6.4. Ten aanzien van het klachtonderdeel met betrekking tot het niet in acht nemen van het verzoek van klaagster om de effectenportefeuille bij wege van partiële verdeling tussen haar en de overige erfgenamen te verdelen is het hof van oordeel dat dit eveneens ongegrond is. Immers, ook voor een partiële verdeling geldt dat de medewerking daartoe van alle deelgerechtigden vereist is. Uit het voorgaande blijkt dat die medewerking ontbrak, zodat het niet plaatsvinden van een partiële verdeling zoals door klaagster voorgestaan, niet aan de notaris valt toe te rekenen.
6.5. Klaagster heeft aangeboden haar stellingen te bewijzen door middel van het horen van getuigen. Nu dit bewijsaanbod van klaagster onvoldoende concreet en onvoldoende onderbouwd is, zal het hof reeds daarom het bewijsaanbod passeren.
6.6. Hetgeen partijen verder nog naar voren hebben gebracht, kan als in het voorgaande reeds behandeld dan wel als thans niet ter zake dienend, buiten beschouwing blijven.
6.7. Het vooroverwogene leidt mitsdien tot de volgende beslissing.
7. De beslissing
Het hof:
- verwerpt het beroep.
Deze beslissing is gegeven door mrs. N.A.M. Schipper, A.L.G.A. Stille en P.J.N. van Os en uitgesproken ter openbare terechtzitting van donderdag 25 november 2004.
KAMER VAN TOEZICHT OVER DE NOTARISSEN EN DE KANDIDAAT-NOTARISSEN TE BREDA
Beslissing
op de op 3 september 2003 namens [naam], wonende te [plaats], ingekomen klacht tegen notaris mr. [naam], gevestigd te [plaats].

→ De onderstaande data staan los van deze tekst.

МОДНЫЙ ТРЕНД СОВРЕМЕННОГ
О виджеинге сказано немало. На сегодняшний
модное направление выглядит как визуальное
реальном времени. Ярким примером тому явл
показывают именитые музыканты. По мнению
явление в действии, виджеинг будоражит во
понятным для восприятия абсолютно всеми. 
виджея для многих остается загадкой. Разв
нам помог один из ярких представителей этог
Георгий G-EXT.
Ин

1. Het verloop van de zaak.
Dit blijkt uit het tussen partijen bij brieven, met producties, van 13 oktober 2003, 13 november 2003 en 4 december 2003 gevoerde schriftelijke debat.
De mondelinge behandeling van de klacht heeft plaatsgevonden op 21 januari 2004, waarbij zijn verschenen klaagster, bijgestaan door mevr. mr. J.M.A. van Miltenburg, en de notaris, bijgestaan door mr. W.F. Hendriksen.
2. De inhoud van de klacht.
Klaagster verwijt de notaris het volgende:
primair:
Ondanks haar herhaalde verzoeken en niettegenstaande aan de notaris daartoe verstrekte machtigingen van de overige erfgenamen, is de notaris in het kader van de verdeling van na te melden nalatenschap niet tussentijds overgegaan tot verkoop van een van die nalatenschap deel uitmakende aanzienlijke effectenportefeuille. Daardoor is de waarde van die effectenportefeuille inmiddels tot een historisch dieptepunt gedaald, terwijl deze door deconfitures nimmer haar waarde zal verkrijgen als ten tijde van het overlijden van erflater.
Klaagster stelt tengevolge daarvan aanzienlijke schade te hebben geleden en heeft de notaris daarvoor aansprakelijk gesteld, welke aansprakelijkheid door hem van de hand wordt gewezen.
Ook tot op heden heeft er volgens klaagster nog steeds geen juridische en feitelijke verdeling van de effectenportefeuille tussen de erfgenamen plaatsgevonden, zodat de bank nog steeds wacht op nadere instructies van de notaris.
subsidiair.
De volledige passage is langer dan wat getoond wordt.